D’un point de vue temporel, le droit d’être entendu ne doit pas être accordé au préalable, à savoir avant le moment de la prise en compte. La réduction de la rente d’invalidité versée dans le cadre de la prévoyance en raison d’une surindemnisation est donc déjà possible, pour la période écoulée, avant que le droit d’être entendu soit accordé une première fois (TF 9C_592/2009 c. E 3.3). Il n’existe aucune base juridique permettant d’accorder un délai de carence, de préavis ou d’adaptation.
Quant à la question de la prise en compte d’un revenu résiduel supposé réalisable équivalant au montant du revenu d’invalide déterminé par l’office AI, le TF précise que l’âge avancé n’exclut pas à lui seul l’exploitation de la capacité de travail résiduelle. L’influence de l’âge sur la possibilité de mise en valeur du potentiel existant sur un marché de l’emploi équilibré ne peut être jugée à partir de règles générales. Tout dépend des circonstances du cas concret, à savoir le type de problème de santé et la nature du handicap ainsi que ses conséquences. Le temps prévisible pour la reconversion et l’instruction de la personne invalide, et, dans ce contexte également, sa personnalité, ses compétences et ses aptitudes, sa formation, sa carrière professionnelle ou l’utilisation de son expérience professionnelle dans sa branche de formation initiale sont, entre autres, déterminants. Ces circonstances personnelles que l’institution de prévoyance a pu constater à partir des données dont elle dispose peuvent empêcher la réalisation d’un revenu si, très vraisemblablement, aucun autre employeur n’est disposé à engager la personne partiellement invalide dont la capacité d’activité résiduelle est fortement réduite.
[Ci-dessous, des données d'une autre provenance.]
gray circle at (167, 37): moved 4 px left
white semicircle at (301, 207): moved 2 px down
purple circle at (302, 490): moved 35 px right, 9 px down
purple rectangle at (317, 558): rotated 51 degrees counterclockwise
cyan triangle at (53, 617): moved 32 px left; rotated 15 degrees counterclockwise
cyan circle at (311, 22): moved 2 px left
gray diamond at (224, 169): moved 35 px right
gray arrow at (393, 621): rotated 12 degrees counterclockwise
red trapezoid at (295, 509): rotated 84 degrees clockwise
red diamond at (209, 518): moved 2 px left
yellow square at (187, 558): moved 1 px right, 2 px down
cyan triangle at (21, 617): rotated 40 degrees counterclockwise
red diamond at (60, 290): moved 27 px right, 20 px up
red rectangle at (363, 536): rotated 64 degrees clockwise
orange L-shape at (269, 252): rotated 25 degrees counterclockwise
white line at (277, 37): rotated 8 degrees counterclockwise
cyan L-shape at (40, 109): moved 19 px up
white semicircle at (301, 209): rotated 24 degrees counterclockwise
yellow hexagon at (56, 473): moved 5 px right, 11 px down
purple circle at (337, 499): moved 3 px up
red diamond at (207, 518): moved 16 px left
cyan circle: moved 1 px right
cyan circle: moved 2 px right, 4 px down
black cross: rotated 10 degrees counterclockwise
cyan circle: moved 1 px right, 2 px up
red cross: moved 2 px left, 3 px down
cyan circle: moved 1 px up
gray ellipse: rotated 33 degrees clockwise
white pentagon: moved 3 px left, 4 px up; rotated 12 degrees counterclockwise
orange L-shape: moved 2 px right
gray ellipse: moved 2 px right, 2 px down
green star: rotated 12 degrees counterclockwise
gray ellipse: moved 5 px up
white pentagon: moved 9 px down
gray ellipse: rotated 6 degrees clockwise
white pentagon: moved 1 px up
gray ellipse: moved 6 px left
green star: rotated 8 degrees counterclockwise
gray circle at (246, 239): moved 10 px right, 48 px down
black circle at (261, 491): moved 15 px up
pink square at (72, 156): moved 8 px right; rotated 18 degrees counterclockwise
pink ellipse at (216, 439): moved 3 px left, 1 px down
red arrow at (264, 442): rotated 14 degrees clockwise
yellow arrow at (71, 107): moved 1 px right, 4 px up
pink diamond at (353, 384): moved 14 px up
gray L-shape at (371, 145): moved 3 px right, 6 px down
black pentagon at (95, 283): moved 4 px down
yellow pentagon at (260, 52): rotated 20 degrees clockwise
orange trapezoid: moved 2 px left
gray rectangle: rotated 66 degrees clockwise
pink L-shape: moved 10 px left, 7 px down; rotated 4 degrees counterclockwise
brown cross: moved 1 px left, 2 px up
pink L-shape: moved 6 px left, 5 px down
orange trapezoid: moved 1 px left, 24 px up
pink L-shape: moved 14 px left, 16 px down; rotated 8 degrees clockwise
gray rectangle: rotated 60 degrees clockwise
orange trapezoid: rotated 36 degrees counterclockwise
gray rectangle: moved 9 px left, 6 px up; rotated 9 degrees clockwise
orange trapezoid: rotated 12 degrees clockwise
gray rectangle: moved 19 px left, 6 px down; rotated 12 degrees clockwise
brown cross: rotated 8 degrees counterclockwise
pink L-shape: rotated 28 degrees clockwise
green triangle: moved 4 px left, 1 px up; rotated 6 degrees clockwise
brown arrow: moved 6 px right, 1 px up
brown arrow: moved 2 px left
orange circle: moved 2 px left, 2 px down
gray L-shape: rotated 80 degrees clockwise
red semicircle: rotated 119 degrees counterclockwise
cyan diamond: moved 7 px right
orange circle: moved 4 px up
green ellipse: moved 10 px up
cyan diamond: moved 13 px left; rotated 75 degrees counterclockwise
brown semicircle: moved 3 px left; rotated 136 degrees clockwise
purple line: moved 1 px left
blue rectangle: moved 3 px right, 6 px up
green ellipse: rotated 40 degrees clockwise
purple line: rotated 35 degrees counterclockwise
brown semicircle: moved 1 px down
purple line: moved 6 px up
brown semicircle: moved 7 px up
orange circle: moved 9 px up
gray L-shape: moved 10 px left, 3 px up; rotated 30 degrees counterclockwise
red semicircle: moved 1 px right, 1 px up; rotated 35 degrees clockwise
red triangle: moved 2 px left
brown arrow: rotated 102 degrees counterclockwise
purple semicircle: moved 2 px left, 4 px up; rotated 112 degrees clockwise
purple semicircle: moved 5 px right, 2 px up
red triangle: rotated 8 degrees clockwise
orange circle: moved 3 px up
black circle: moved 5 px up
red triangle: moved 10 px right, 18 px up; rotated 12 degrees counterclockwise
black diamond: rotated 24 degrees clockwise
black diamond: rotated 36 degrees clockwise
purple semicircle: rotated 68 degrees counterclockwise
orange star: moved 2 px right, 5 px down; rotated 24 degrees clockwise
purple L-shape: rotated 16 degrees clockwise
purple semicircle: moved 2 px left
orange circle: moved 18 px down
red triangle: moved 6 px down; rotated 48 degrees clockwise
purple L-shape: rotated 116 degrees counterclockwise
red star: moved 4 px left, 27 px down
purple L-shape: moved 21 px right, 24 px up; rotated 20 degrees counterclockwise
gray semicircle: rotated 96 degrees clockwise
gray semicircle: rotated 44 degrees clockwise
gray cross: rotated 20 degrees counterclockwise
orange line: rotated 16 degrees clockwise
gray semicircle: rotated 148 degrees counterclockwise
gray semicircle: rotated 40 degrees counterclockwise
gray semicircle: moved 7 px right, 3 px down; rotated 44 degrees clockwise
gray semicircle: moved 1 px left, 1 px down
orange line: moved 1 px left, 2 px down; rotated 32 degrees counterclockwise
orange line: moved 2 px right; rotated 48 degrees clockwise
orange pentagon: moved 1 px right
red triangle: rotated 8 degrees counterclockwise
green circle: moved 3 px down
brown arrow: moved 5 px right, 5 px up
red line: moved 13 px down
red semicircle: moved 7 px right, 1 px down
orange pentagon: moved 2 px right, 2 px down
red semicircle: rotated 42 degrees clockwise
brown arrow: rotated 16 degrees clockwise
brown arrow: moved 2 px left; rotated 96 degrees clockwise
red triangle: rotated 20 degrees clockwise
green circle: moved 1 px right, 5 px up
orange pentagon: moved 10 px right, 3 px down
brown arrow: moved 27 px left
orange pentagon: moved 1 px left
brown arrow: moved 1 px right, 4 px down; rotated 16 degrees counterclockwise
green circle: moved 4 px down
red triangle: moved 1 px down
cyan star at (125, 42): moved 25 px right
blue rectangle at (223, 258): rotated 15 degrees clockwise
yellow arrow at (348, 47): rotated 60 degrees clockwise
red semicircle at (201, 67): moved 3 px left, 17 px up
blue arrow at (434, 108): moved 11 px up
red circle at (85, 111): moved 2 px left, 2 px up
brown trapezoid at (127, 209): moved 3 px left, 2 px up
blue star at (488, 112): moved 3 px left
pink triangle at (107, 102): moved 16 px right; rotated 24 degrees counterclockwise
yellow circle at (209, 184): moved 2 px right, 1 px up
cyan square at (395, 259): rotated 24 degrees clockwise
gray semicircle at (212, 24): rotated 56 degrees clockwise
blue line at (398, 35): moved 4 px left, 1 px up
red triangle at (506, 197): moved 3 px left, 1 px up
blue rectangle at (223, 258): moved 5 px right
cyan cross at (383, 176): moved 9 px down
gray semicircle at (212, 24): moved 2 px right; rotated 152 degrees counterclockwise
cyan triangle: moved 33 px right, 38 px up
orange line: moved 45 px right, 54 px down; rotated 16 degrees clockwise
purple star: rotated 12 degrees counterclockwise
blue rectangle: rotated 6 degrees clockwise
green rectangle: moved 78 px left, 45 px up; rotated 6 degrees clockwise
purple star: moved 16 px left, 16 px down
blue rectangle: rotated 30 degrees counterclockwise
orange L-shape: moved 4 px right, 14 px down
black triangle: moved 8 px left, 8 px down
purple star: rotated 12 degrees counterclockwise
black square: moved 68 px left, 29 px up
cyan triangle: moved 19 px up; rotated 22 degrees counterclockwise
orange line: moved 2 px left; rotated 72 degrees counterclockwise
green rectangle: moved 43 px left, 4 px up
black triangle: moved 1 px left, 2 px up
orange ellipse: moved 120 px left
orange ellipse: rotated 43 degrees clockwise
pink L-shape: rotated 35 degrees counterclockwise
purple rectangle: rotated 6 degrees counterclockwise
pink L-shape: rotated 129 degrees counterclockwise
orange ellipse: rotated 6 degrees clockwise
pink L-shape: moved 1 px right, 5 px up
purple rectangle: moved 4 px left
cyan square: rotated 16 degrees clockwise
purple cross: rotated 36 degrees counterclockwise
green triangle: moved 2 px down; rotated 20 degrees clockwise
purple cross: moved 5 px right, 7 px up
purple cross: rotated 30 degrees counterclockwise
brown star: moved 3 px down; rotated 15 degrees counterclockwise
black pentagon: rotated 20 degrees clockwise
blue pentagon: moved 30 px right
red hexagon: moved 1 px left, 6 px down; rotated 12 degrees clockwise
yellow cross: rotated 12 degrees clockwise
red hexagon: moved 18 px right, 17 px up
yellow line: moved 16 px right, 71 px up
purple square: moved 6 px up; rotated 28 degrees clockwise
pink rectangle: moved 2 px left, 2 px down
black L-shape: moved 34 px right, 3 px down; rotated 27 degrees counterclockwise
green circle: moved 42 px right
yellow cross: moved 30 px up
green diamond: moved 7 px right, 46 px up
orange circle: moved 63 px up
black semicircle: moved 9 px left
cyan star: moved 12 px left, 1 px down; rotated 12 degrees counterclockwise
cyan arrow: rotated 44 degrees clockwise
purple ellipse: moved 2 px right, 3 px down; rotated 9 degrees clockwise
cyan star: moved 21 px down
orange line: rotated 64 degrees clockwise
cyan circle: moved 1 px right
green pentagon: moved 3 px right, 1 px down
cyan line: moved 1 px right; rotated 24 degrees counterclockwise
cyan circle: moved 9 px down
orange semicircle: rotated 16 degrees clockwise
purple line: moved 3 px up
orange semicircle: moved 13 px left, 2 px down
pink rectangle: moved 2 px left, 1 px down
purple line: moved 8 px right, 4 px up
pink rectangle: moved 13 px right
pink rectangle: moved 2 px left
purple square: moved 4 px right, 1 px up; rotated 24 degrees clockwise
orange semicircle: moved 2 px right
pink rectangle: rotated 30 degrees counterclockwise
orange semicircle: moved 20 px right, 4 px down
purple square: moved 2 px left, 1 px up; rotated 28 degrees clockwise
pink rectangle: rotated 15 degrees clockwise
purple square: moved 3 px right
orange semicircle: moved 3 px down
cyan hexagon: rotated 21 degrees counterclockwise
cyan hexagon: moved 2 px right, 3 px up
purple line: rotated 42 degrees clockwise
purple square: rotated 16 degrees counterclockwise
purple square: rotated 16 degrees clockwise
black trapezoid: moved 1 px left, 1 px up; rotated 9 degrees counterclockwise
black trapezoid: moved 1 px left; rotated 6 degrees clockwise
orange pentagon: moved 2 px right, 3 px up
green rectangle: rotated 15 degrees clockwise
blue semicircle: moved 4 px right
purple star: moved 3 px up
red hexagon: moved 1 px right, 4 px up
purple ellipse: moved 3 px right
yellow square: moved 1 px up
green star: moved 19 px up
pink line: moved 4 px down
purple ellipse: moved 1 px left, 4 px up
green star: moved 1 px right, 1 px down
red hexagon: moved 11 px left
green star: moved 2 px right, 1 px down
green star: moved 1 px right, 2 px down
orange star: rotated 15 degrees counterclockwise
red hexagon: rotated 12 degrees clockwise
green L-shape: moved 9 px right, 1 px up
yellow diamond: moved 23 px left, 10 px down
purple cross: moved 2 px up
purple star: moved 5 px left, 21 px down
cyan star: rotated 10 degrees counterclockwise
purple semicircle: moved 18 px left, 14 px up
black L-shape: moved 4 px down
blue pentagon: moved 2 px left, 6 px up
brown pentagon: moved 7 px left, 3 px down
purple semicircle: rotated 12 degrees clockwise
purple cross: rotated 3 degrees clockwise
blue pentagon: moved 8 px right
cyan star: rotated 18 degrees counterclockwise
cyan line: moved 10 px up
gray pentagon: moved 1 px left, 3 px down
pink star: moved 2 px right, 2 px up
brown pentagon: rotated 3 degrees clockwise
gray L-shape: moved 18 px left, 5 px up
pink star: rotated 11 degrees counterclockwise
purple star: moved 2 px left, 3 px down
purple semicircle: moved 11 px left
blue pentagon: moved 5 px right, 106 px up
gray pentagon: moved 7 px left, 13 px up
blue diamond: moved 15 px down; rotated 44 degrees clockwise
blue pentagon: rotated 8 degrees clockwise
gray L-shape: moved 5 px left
Du fait que cette personne est proche de la retraite au moment déterminant, dans le cas présent environ quatre ans, un employeur se refusera très vraisemblablement à prendre les risques qu’implique son embauche, notamment des absences liées à sa maladie et une longue période d’adaptation. Le TF a ainsi réfuté la supposition que le revenu d’invalide défini par l’office AI coïnciderait avec le revenu d’une activité lucrative raisonnablement exigible conformément à l’art. 24 al. 2 OPP2. En l’absence d’une telle congruence, l’institution de prévoyance ne pourra vraisemblablement pas réduire les prestations d’invalidité. La cause est renvoyée à l’instance précédente.
Le TF n’a pas répondu à la question de savoir si l’instance précédente doit renoncer dans la pratique à une prise en compte à partir d’un certain degré d’invalidité, et lequel. Il n’a pas non plus répondu à la question de savoir, si au regard du parallélisme dans le calcul de la surindemnisation entre la prévoyance professionnelle et les prestations complémentaires, il ne fallait pas retenir la même limite d’âge de 60 ans pour la prise en compte du revenu hypothétique du bénéficiaire d’une rente d’invalidité partielle, telle qu’elle est appliquée dans le domaine des prestations complémentaires.